Ticket to Ride and Exploding Kittens maker to take part in owner's restructuring that has already cut 900 jobs
Despite leading a strong quarter for Embracer, one of tabletop’s largest publishers will join Embracer Group's wide scale, cost-saving initiative.
Update: When reached for contact, an Asmodee representative stated that Bouillon was speaking in her capacity as the head of the saving initiative for the Embracer Group as a whole, not specifically in her role as Asmodee CFO. They also provided the following statement, which precedes the original article:
"While we won’t comment on specifics or answer detailed questions, we are of course assisting our parent company Embracer in achieving the cost-savings targets. Asmodee’s participation to [Embracer] Group’s restructuring plan does not require and is not to result in any disruptive change. Our publishing and distribution activities remain unchanged. We are a healthy global leader in the boardgames industry, where our employees, our partners and our players matter greatly to us."
One of the largest publishers in the tabletop industry posted big numbers for its corporate owner, the Swedish holding company Embracer Group, but that didn’t save it from a wide scale restructure plan meant to chip away at a reported $1.4 billion debt mountain.
Asmodee Group’s CFO Müge Bouillon joined Embracer co-founder and CEO Lars Wingefor to address investor questions during a Q2 interim report. Amongst the business chatter and promises to prioritise stock prices, Bouillon - acting in her capacity as the head of Embracer Group's saving initiative - mentioned that the holding company was “now deep into the implementation of further reduction of headcounts.”
Bouillon did not directly confirm that the company responsible for Ticket to Ride, 7 Wonders, Exploding Kittens and Catan had taken part in a cost-saving measure that already laid off a reported 904 people over the last three months. She did mention during a later Q&A portion that "the implementation of restructuring programme has started also at Asmodee".

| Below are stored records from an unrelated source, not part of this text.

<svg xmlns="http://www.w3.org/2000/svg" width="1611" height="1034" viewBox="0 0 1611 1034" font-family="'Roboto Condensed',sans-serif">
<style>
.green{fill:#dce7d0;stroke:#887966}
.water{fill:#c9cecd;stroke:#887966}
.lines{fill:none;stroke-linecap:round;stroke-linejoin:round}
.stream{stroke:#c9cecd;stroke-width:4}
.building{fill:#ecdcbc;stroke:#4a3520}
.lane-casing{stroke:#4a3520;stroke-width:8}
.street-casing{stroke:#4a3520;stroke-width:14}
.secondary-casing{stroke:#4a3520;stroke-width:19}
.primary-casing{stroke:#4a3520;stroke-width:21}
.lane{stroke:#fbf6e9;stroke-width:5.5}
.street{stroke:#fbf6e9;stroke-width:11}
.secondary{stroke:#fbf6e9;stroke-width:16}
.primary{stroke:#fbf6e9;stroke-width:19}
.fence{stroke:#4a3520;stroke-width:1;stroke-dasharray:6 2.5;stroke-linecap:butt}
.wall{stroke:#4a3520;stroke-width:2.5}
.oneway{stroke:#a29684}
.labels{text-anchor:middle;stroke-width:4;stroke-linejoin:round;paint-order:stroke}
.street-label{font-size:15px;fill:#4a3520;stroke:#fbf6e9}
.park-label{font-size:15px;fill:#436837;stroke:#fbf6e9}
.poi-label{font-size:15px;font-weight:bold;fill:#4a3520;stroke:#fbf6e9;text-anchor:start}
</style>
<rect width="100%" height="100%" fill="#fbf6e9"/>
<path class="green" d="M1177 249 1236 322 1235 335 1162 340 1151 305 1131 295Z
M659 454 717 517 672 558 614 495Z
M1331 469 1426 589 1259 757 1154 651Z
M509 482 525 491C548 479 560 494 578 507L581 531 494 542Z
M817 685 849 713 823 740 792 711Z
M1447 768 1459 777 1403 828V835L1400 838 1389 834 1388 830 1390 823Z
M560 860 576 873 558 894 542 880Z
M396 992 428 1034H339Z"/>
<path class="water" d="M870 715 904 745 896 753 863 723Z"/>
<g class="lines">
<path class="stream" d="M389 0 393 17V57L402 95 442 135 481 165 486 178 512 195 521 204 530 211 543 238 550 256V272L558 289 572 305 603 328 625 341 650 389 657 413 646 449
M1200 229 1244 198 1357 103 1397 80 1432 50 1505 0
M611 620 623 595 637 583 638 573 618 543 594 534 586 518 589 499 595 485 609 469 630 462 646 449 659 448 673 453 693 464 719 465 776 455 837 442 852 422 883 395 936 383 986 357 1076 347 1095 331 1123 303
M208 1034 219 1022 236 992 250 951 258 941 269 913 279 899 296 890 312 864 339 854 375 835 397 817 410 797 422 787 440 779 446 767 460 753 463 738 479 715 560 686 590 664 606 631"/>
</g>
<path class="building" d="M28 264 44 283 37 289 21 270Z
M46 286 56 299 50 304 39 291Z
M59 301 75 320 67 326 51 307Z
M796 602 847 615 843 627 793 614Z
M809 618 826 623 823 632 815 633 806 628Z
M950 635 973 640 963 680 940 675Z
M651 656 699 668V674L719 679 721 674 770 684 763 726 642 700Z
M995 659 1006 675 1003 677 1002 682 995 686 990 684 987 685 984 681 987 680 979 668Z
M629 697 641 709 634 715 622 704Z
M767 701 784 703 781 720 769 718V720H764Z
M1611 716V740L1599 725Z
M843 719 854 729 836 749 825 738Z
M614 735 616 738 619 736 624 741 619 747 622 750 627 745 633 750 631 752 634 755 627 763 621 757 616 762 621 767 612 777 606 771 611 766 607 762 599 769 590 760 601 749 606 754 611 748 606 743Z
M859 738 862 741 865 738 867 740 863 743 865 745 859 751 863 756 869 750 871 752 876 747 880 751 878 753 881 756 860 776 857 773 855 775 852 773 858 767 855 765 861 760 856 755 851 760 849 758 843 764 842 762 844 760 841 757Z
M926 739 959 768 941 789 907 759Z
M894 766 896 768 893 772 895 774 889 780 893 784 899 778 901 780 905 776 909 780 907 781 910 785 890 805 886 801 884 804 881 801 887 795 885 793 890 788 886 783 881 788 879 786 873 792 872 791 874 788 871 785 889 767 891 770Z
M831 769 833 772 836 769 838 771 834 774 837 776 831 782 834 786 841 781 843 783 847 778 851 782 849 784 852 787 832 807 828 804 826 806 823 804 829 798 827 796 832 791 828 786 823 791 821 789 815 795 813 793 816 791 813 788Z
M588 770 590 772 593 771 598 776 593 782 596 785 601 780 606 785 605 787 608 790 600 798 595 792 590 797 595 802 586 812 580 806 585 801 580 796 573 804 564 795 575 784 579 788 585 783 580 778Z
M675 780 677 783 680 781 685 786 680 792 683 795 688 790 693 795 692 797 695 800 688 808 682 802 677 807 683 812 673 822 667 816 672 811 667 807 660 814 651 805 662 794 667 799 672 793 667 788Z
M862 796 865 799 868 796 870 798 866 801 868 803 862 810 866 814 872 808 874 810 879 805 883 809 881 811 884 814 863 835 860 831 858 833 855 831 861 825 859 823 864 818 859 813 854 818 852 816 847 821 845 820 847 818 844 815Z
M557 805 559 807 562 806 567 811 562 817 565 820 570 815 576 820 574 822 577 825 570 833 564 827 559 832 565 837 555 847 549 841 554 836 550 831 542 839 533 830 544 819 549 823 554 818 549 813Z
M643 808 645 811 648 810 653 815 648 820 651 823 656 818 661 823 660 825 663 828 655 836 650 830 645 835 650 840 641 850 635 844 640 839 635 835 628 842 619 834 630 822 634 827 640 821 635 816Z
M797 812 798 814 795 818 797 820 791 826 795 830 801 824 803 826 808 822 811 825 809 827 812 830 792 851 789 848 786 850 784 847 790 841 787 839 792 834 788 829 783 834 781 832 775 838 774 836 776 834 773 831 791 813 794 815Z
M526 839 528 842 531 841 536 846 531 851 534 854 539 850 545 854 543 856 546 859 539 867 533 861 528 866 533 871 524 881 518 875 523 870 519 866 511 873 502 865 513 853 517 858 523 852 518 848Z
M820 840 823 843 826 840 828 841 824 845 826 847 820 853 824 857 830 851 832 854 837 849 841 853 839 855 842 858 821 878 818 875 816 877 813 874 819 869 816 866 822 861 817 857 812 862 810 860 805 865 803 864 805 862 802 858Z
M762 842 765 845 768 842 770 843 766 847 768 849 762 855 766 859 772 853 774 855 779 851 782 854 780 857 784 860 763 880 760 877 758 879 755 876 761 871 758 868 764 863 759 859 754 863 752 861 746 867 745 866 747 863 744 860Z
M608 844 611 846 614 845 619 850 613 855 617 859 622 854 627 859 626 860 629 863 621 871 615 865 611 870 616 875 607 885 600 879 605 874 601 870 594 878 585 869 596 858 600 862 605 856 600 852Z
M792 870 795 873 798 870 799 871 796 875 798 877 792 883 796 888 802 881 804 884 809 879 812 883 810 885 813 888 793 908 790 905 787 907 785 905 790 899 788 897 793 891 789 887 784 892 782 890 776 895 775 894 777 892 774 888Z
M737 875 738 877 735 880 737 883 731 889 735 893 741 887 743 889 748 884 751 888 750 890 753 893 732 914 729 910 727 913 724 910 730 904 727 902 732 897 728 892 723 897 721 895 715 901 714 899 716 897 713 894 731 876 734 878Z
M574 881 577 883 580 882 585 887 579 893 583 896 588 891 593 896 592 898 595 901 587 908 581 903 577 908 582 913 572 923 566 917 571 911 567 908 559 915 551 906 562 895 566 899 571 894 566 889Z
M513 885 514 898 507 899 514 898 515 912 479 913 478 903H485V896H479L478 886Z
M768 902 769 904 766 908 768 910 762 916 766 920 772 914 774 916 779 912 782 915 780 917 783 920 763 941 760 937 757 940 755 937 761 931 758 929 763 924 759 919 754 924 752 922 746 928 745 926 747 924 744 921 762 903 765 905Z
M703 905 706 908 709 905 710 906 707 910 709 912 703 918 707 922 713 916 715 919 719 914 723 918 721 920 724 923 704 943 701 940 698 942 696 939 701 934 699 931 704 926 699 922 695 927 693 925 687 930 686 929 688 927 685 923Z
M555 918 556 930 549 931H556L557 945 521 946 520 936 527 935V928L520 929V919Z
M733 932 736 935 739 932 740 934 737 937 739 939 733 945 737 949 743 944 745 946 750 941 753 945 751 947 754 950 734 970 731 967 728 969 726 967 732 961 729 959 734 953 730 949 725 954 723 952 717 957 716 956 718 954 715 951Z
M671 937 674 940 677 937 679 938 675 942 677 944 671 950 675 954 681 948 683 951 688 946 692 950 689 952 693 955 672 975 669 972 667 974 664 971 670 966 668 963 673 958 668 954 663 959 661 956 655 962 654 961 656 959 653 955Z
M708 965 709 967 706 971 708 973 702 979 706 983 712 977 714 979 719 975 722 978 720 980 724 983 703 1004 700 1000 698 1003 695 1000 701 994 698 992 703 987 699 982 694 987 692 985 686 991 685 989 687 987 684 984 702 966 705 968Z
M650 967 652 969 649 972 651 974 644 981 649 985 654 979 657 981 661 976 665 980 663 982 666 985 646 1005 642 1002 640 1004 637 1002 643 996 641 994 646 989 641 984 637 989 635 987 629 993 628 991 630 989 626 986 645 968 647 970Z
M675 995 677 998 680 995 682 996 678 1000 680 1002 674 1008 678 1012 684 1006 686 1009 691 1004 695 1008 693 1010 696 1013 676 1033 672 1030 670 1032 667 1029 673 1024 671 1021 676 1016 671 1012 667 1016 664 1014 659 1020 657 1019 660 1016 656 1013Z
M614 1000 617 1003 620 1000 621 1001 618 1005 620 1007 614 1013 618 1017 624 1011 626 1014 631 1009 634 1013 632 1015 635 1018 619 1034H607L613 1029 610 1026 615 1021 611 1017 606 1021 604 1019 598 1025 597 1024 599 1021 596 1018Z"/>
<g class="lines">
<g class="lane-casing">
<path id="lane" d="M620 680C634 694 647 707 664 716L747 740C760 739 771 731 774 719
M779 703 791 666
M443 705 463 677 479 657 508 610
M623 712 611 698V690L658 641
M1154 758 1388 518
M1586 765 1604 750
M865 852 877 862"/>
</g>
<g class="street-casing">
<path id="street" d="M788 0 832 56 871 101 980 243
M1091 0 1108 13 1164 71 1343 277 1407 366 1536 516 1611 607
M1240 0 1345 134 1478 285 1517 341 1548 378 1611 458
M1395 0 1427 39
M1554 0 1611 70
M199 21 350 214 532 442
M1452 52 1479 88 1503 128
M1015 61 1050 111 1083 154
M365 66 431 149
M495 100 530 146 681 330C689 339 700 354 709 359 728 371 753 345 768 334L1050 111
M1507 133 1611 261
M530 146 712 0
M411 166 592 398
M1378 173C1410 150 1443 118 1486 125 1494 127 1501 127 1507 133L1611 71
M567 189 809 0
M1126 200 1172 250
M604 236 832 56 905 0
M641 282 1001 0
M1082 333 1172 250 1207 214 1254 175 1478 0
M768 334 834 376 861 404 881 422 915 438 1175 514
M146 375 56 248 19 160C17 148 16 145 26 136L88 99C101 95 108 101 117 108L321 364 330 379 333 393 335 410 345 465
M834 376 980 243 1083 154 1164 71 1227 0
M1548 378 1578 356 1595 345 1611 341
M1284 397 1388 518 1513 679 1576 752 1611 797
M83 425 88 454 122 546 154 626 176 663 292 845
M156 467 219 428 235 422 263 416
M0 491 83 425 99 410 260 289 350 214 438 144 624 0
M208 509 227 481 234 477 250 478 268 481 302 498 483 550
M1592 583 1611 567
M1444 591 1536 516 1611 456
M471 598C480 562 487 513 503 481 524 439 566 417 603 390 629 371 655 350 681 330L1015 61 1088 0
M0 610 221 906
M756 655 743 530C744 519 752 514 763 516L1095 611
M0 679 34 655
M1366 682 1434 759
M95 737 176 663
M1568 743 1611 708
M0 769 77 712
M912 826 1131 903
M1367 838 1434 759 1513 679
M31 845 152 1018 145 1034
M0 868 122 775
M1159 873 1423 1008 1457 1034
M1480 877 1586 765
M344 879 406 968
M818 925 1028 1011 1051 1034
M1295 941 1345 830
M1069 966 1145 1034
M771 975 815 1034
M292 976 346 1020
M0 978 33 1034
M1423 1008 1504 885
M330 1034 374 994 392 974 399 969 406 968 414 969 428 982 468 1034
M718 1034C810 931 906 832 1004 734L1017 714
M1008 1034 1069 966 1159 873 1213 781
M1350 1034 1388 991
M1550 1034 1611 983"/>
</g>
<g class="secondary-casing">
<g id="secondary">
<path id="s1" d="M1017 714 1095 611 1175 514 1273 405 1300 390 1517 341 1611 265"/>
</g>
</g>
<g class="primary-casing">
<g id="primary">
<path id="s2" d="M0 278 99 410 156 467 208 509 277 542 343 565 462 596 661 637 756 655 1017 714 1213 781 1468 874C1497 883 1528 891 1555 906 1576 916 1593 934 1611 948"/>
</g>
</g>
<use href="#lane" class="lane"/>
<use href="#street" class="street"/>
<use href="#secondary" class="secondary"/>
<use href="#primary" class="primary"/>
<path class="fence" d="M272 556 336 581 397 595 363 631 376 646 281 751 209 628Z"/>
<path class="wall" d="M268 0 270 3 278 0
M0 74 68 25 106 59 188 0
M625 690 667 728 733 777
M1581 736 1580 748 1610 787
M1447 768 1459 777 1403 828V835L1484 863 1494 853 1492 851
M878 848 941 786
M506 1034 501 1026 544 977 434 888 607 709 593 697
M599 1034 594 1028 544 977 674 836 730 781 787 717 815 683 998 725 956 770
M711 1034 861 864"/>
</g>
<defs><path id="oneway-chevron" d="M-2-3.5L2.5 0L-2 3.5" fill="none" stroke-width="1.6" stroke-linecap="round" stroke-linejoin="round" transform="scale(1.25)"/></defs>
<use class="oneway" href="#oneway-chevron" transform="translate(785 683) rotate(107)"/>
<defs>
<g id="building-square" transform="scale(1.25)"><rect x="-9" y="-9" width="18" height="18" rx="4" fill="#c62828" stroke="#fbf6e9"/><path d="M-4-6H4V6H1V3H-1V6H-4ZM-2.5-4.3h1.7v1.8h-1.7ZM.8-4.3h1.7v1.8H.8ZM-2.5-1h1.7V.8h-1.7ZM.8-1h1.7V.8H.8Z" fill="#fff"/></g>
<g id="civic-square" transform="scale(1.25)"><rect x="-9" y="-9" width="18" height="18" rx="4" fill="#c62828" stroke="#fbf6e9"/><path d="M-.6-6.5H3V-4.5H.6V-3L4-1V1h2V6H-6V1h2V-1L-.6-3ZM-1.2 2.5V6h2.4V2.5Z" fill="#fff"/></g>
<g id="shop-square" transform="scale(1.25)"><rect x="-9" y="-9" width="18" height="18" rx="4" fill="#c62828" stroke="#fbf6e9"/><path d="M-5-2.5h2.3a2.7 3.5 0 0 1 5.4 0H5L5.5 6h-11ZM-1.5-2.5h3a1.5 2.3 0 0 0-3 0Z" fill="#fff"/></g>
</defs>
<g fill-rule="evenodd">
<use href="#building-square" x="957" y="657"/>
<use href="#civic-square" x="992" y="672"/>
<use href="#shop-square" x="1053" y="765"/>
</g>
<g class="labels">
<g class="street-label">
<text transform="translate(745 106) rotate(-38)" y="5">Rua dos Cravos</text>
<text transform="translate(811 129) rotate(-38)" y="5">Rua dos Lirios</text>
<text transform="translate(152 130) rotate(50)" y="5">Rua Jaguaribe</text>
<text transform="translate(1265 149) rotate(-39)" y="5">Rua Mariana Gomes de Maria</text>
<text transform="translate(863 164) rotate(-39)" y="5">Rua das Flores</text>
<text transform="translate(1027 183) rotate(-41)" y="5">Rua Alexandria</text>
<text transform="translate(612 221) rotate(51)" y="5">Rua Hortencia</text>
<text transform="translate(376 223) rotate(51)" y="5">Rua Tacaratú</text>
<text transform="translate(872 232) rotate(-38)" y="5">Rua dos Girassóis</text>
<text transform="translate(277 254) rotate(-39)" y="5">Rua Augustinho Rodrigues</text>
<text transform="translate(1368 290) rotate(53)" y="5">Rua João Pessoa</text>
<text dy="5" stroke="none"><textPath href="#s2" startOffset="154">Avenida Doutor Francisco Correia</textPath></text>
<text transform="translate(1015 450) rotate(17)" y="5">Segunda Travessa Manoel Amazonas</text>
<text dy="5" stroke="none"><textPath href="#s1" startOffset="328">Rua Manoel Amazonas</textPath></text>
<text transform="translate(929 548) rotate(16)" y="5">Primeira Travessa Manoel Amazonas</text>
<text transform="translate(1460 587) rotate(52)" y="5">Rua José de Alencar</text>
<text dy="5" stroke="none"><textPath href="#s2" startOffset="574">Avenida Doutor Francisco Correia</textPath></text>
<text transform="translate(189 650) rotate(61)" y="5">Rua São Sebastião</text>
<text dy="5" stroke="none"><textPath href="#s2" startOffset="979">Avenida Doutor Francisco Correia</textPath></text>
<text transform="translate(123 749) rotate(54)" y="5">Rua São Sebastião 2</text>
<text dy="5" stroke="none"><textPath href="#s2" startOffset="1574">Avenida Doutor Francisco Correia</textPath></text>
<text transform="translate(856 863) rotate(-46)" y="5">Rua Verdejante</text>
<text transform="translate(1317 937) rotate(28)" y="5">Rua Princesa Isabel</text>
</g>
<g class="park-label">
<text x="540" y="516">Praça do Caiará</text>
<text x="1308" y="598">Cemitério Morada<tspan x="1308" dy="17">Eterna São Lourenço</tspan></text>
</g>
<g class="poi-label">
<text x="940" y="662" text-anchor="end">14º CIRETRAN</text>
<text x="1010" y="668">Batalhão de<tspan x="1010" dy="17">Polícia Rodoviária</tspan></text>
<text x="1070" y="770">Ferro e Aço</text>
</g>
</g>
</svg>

“Further restructurings, closures, buyouts are in process and that will lead to further headcount reduction”, she told investors, referring to the whole of Embracer Group. “Having to say goodbye to our valued colleagues is an unfortunate consequence of the program, and we will do our utmost to carry out this with respect, integrity and compassion.”

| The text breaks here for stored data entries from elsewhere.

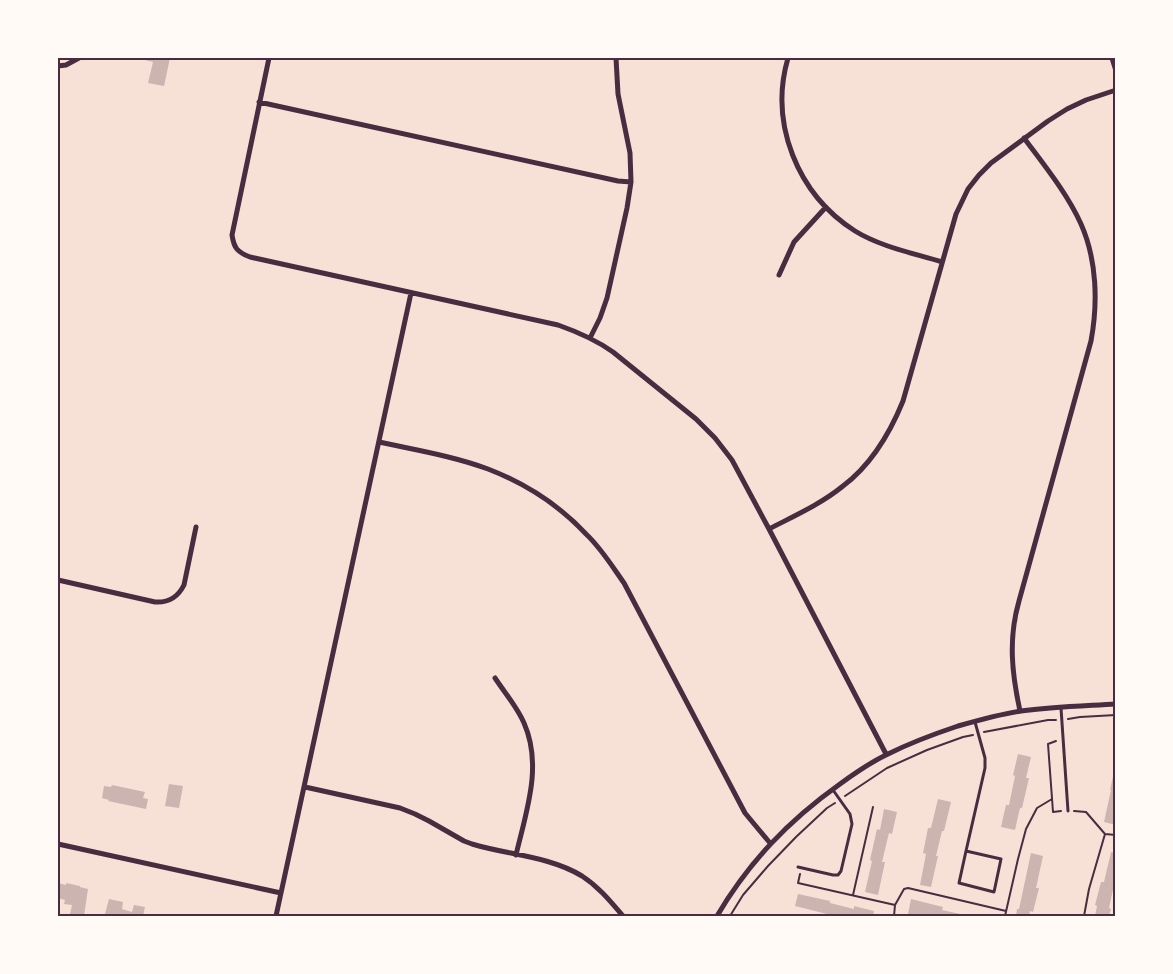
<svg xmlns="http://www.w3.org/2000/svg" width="1173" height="974" viewBox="0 0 1173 974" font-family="Barlow,sans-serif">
<rect width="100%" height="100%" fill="#f7e1d7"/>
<path fill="#ccb4b1" d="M146,58H170L164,86L148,83L153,62L145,60Z
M1018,754L1031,757L1026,778H1029L1022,808H1020L1015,830L1001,827L1006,805H1009L1015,776L1013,775Z
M1115,767H1116V825L1104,822L1111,790H1110Z
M169,784L183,786L179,808L165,806Z
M112,785L145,792L143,798L148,799L146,809L108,801L109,800L102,798L104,786L111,787Z
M938,799L951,802L944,831H942L936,856H938L931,887L920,885L926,854L923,853L928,828H931Z
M884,809L897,812L892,834L889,833L882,862H885L878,895L865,892L872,861L870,860L877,829L880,830Z
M1111,852L1116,853V885H1114L1109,908L1111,909L1109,916H1095L1097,906L1095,905L1101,882H1104Z
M1031,853L1043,856L1036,888H1039L1033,912L1030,911L1029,916H1016L1017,909H1019Z
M58,883L66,885V883L80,886V887L88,889L84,916L70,914L72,905L64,904L65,900L58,898Z
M798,894L830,901V903L854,909V906L874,911L873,916H827V914L795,906Z
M109,899L123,902L122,909L132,912L134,905L145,907L143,916H111L105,914Z
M911,899L943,907L942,910L969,916H920L908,914Z"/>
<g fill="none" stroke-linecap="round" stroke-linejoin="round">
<path stroke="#4a2c40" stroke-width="2" d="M1068,719L1080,717L1116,715
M984,732L1048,720H1056
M1056,741L1048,744L1053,812L1061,811
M845,796L887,768L927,750L963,737L973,735
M1074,811L1086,812L1105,834L1116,835
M800,874L798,883L895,905L904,889L908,888L1006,911
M853,895L873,807
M730,916L743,895L768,866L796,837L827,808L835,803
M894,916L895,905
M1005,916L1018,859L1026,829L1037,808L1052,799
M1084,916L1089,889L1105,834"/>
<path stroke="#4a2c40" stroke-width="3" d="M1061,708L1068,811
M966,851L959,883L994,892L1001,859L966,851L985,768V758L975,722
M798,867L833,875H838L841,871L852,824L850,814L833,790"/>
<path stroke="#4a2c40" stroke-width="5" d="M269,58L232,235C234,248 237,252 250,257L558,325C578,332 596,340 613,352L696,419L715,438L732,460L769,529L886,754
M788,58C769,123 797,194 855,231C881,247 913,253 942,262
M1112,58L1116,71
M58,66L66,65L79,58
M259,102L618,181L631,182
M779,275L794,242L826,207
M590,338L600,318L607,298L627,208L631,182L630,153L618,94L616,58
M379,442C415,450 453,456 488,469C524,483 559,505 586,534C601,548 612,566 624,583L745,813L770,843
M769,529C794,516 821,504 843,486C871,465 890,433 903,401L956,214L968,189L979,175L991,163L1048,121L1067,109L1086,100L1116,90
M58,580L155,602C169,603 178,597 184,585L196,527
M495,678C505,693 517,707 524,723C543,766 526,812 516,855
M1020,711C1012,674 1008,639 1019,601L1091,341C1098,303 1097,260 1081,224C1067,193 1044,165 1024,138
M305,787L400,808L415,814L429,821L464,841L472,844C508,855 549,856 582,876C599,887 611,902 623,916
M58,844L281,893
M276,916L411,293
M717,916C749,862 788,821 840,784C855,773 871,762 888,754C910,743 934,734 958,726C979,720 1000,714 1021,711C1052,707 1084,706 1116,704"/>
</g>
<rect width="1173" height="974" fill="none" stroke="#fffaf5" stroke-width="118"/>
<rect x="59" y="59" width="1055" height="856" fill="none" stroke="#4a2c40" stroke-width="2"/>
</svg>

Such assurances will be cold comfort to the designers and workers sacrificed on this fiscal pyre if Asmodee's restructuring mirrors the experience of other studios, especially seeing as Asmodee outperformed both Embracer’s mobile and video game division to lead the company’s net sales for the fiscal quarter between July and September this year. Asmodee and the rest of the tabletop segment accrued SEK4.1 billion (roughly $389 million), a solid 25% compared to the same period in 2022.
As noted by Wingefors, Asmodee attributed a significant portion of these sales numbers to Magic: The Gathering’s Lord of the Rings crossover set, Tales of Middle-earth, going absolutely gangbusters earlier this year. Embracer owns Middle-earth Enterprises and reportedly has “exciting plans for the Lord of the Rings IP across our segments in the years ahead,” according to Wingefors.
The executives noted that the upcoming holiday season is one of the strongest performance periods for Asmodee, and the board game publisher will follow that up with the imminent release of the Star Wars: Unlimited trading card game. While the buzz around the competitive TCG hasn’t matched the absolute fervour surrounding Disney Lorcana, a solid design and several-year-long expansion runway means someone is confindent in its post-launch success.
Does that mean Asmodee's success couldn’t insulate it from carrying its own share of Embracer’s financial burden? Embracer has pivoted hard away from its aggressive acquisition of licences and companies from 2019 through 2022, and a spiked $2 billion deal with Saudi-funded Savvy Games left the holding company with an enormous debt pile to chew through. The strategy so far has been a spree of company shutterings and brutal staff reductions in video game studios, as well as rumours that it wants to sell Borderlands maker Gearbox.
Bouillon claims she is “happy with the performance of Asmodee”, which she attributes to a “combination of both the current trading, the operational performance and the proper execution of the plan” (referring to the successive rounds of layoffs). It isn’t clear how many Asmodee employees - or those within the studios that it owns - have been affected so far. Dicebreaker has reached out for more information.
Update: Bouillon's statements regarding layoffs and prior restructuring have been clarified to denote Embracer Group as a whole instead of Asmodee, specifically. This story has been updated to reflect these amended facts.